Norris' play is, inescapably, about Obama's America, and more specifically about the widespread but contentious claim that America is now a "post-racial" society. He uses the premise of Lorraine Hansberry's original play to show events taking place before and after the aspiring African-American family tries to buy their house in a white neighborhood in 1959. As a result, the two acts of the play feature two different sets of characters, but taking place in the same house. In the first act, we see the story of A Raisin in the Sun told from the perspective of the white characters (one of whom is the only white character in Hansberry's original play). In the second act, circumstances have changed: the neighborhood is now entirely black, but undergoing gentrification. So we see, with some historical irony, a white couple 50 years later undergoing difficulties in attempting to purchase a house in an all-black neighborhood.

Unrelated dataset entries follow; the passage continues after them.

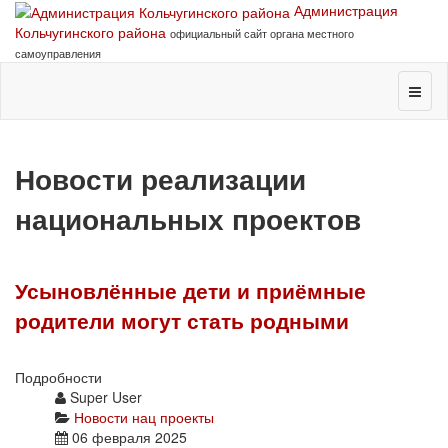
Администрация
Кольчугинского района
официальный сайт органа местного
самоуправления
Новости реализации
национальных проектов
Усыновлённые дети и приёмные
родители могут стать родными
Подробности
Super User
Новости нац проекты
06 февраля 2025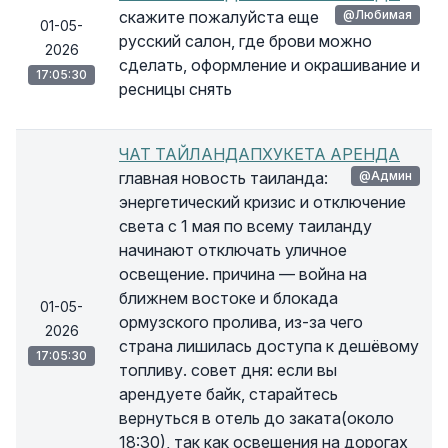
скажите пожалуйста еще
@Любимая
01-05-
русский салон, где брови можно
2026
сделать, оформление и окрашивание и
17:05:30
ресницы снять
ЧАТ ТАЙЛАНДАПХУКЕТА АРЕНДА
главная новость таиланда:
@Админ
энергетический кризис и отключение
света с 1 мая по всему таиланду
начинают отключать уличное
освещение. причина — война на
ближнем востоке и блокада
01-05-
ормузского пролива, из-за чего
2026
страна лишилась доступа к дешёвому
17:05:30
топливу. совет дня: если вы
арендуете байк, старайтесь
вернуться в отель до заката(около
18:30), так как освещения на дорогах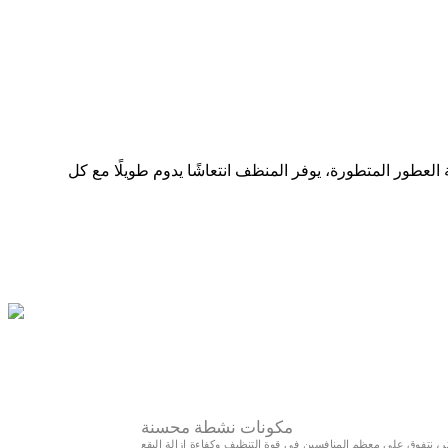
العطور المتطورة، يوفر المنظف انتعاشًا يدوم طويلًا مع كل
مكونات نشطة محسنة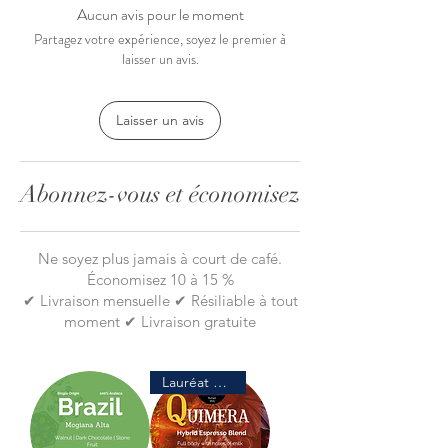
Aucun avis pour le moment
Partagez votre expérience, soyez le premier à
Nous avons emballé ces articles pour
laisser un avis.
vous :
Laisser un avis
Hario V60 céramique blanche
Broyeur Hario Mini Plus
L'une de nos tasses élégantes
Abonnez-vous et économisez
Pack de filtres Hario (40)
et un sachet de café de votre choix
Ne soyez plus jamais à court de café.
Économisez 10 à 15 %
✔ Livraison mensuelle ✔ Résiliable à tout
moment ✔ Livraison gratuite
Lauréat de prix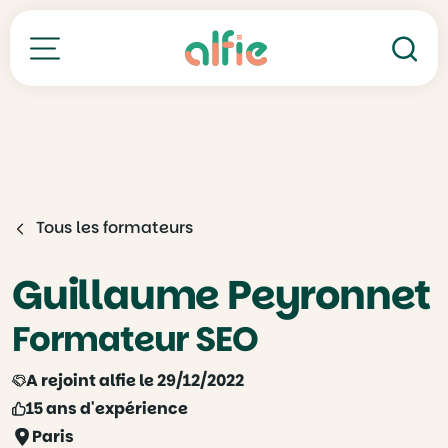
Re
Toutes nos formations
Tous les formateurs
Guillaume Peyronnet
Formateur SEO
A rejoint alfie le 29/12/2022
15 ans d'expérience
Paris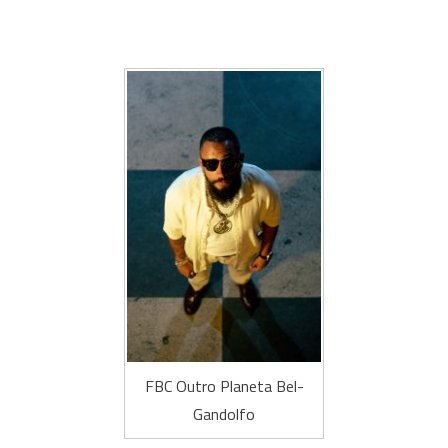
FBC Outro Planeta Bel-
Gandolfo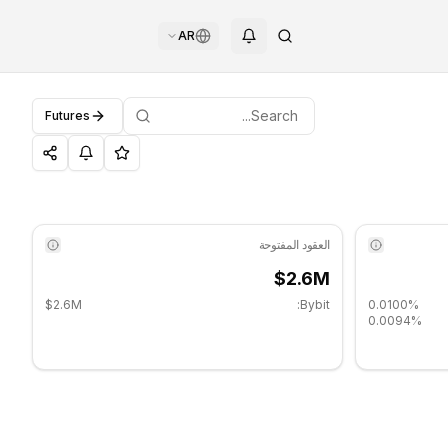
AR
Futures
العقود المفتوحة
$2.6M
$2.6M
Bybit:
0.0100%
0.0094%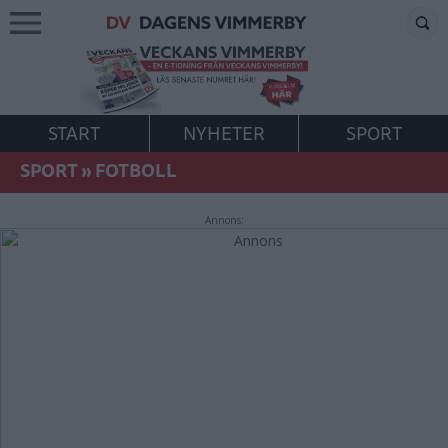
START
NYHETER
SPORT
SPORT
»
FOTBOLL
Annons: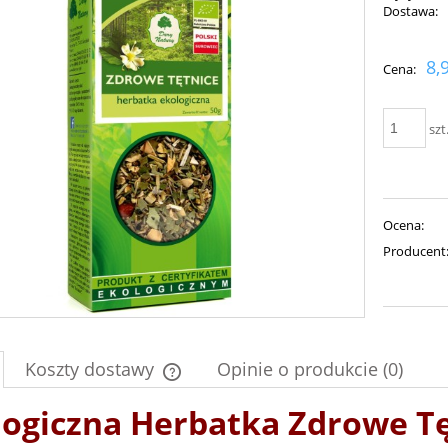
Dostawa:
Cena nie zawiera ewent
8,
Cena:
płatności
szt
Ocena:
Producent
Koszty dostawy
Opinie o produkcie (0)
logiczna Herbatka Zdrowe Tę
Cena nie zawiera ewentualnych kosztów
płatności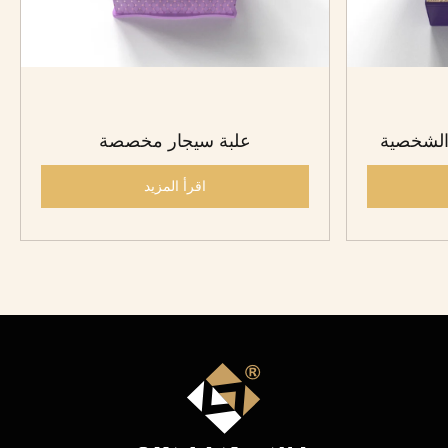
الشخصية
علبة سيجار مخصصة
اقرأ المزيد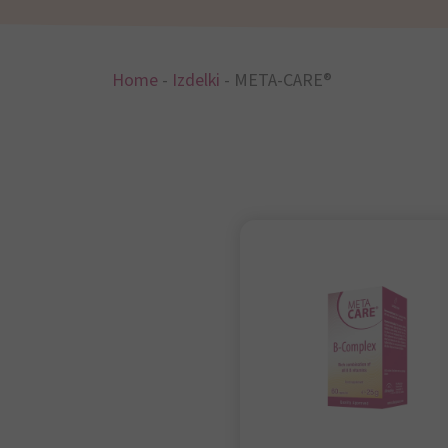
Home
-
Izdelki
-
META-CARE®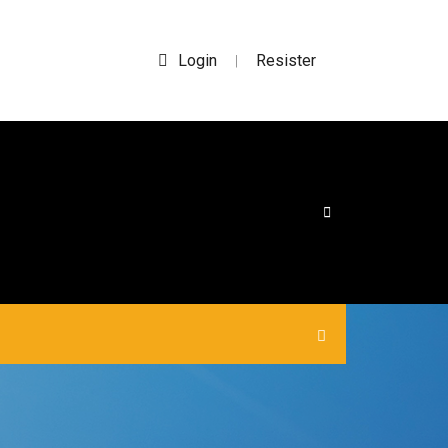
Login
Resister
|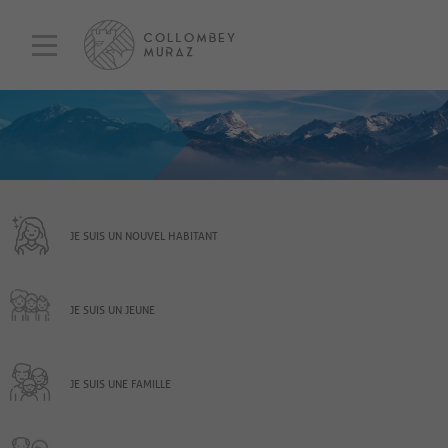
JE SUIS UN NOUVEL HABITANT
JE SUIS UN JEUNE
JE SUIS UNE FAMILLE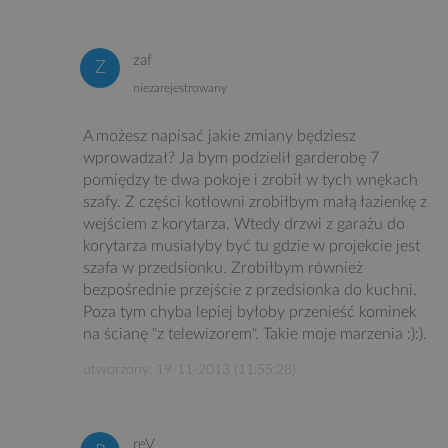
zaf
niezarejestrowany
A możesz napisać jakie zmiany będziesz
wprowadzał? Ja bym podzielił garderobę 7
pomiędzy te dwa pokoje i zrobił w tych wnękach
szafy. Z części kotłowni zrobiłbym małą łazienkę z
wejściem z korytarza. Wtedy drzwi z garażu do
korytarza musiałyby być tu gdzie w projekcie jest
szafa w przedsionku. Zrobiłbym również
bezpośrednie przejście z przedsionka do kuchni.
Poza tym chyba lepiej byłoby przenieść kominek
na ścianę "z telewizorem". Takie moje marzenia :):).
utworzony: 19-11-2013 (11:55:28)
reV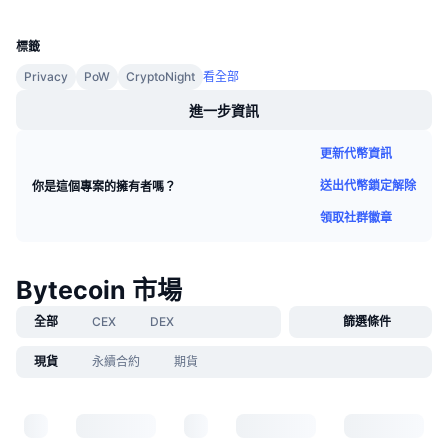
UCID
即將推出的銷售活動
372
資金費率
學習賺幣
標籤
Privacy
PoW
CryptoNight
看全部
行事曆
進一步資訊
ICO 行事曆
更新代幣資訊
送出代幣鎖定解除
你是這個專案的擁有者嗎？
活動行事曆
領取社群徽章
Bytecoin 市場
全部
CEX
DEX
篩選條件
現貨
永續合約
期貨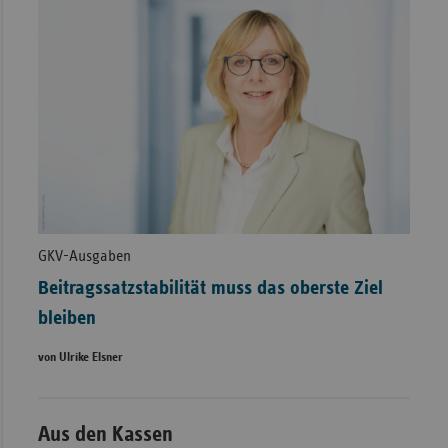
GKV-Ausgaben
Beitragssatzstabilität muss das oberste Ziel
bleiben
von Ulrike Elsner
Aus den Kassen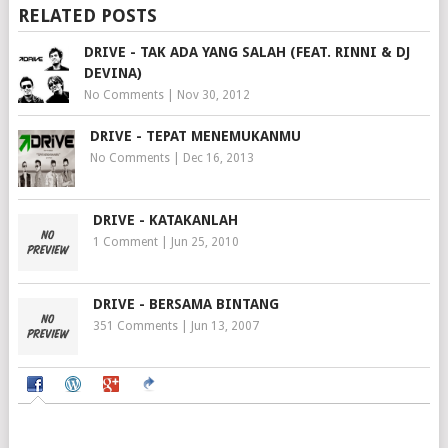
RELATED POSTS
DRIVE - TAK ADA YANG SALAH (FEAT. RINNI & DJ
DEVINA)
No Comments
|
Nov 30, 2012
DRIVE - TEPAT MENEMUKANMU
No Comments
|
Dec 16, 2013
DRIVE - KATAKANLAH
1 Comment
|
Jun 25, 2010
DRIVE - BERSAMA BINTANG
351 Comments
|
Jun 13, 2007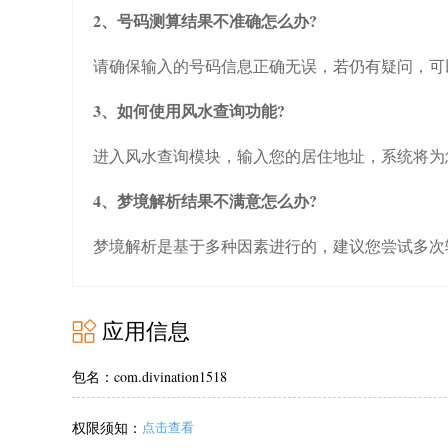
2、号码测算结果不准确怎么办?
请确保输入的号码信息正确无误，若仍有疑问，可
3、如何使用风水查询功能?
进入风水查询模块，输入您的居住地址，系统将为
4、梦境解析结果不满意怎么办?
梦境解析是基于多种因素进行的，建议您尝试多次
应用信息
包名：com.divination1518
权限须知：
点击查看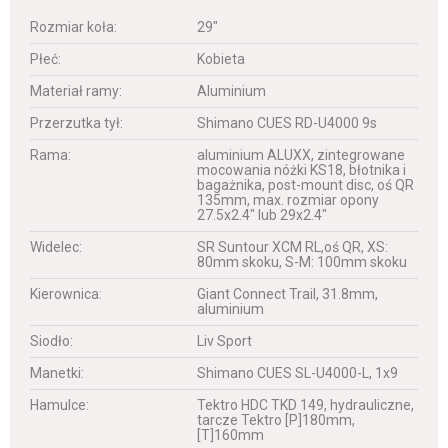
Rozmiar koła:
29"
Płeć:
Kobieta
Materiał ramy:
Aluminium
Przerzutka tył:
Shimano CUES RD-U4000 9s
Rama:
aluminium ALUXX, zintegrowane
mocowania nóżki KS18, błotnika i
bagażnika, post-mount disc, oś QR
135mm, max. rozmiar opony
27.5x2.4" lub 29x2.4"
Widelec:
SR Suntour XCM RL,oś QR, XS:
80mm skoku, S-M: 100mm skoku
Kierownica:
Giant Connect Trail, 31.8mm,
aluminium
Siodło:
Liv Sport
Manetki:
Shimano CUES SL-U4000-L, 1x9
Hamulce:
Tektro HDC TKD 149, hydrauliczne,
tarcze Tektro [P]180mm,
[T]160mm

If anyone in 2014 doubts that the contemporary scenario in Norris' play is somehow incapable of stirring the same kind of passions and prejudices that integration stirred in Hansberry's day, a quick Google search for "Spike Lee + gentrification" will make it clear that Norris is writing about a real issue -- although one that expresses a good deal of historical irony when considered alongside A Raisin in the Sun. It should be said of Clybourne Park that it pulls no punches -- neither in terms of the savage irony nor in terms of the genuine sentiment that mingle together in the piece. It is here that Mudge's work as director is assisted by the work of a stellar cast. As the white couple in 1959 about to depart their Clybourne Park home, Renee Roden as Bev and John Corr as Russ strike the right mix of poignant and comedic. Joey Doyle as Karl -- the only character in the play that also appears in Hansberry's A Raisin in the Sun -- is vividly satirical. Sienna Wdowik playing his wife in both acts and in different centuries is a memorable presence as the deaf Betsy in Act I, but really offers a remarkable and unforgettable performance as the gentrifying hipster Lindsey in Act II. Jonathan Walker plays three separate roles, but genuinely stands out in Act I as the unctuous and platitudinous young pastor, Jim. But really the entire evening is held together by Zuri Eshun and Troy Lewis: in the first act, Eshun plays the African-American maid to the white homeowners, and manages to salt her portrayal of a potential stereotype straight out of The Help with a heavy dose of wit. In the second act, Eshun is wife to Troy Lewis's officious bourgeois homeowner, come to condescend to the white interlopers in the Clybourne Park of 2009. But in both acts Eshun and Lewis seem believable as a couple, seem amazing as comic talents, and most importantly give the audience the permission to express laughter and catharsis. This production is worth seeing for their performances alone. Clybourne Park may not be the easiest or most lightweight fare for an evening at the theater, but it is strongly recommended to anyone who is willing to listen, laugh, think, and possibly leave the theater arguing -- although hopefully not arguing as loud or long as the vexed denizens of the benighted suburb Norris depicts at fifty year intervals.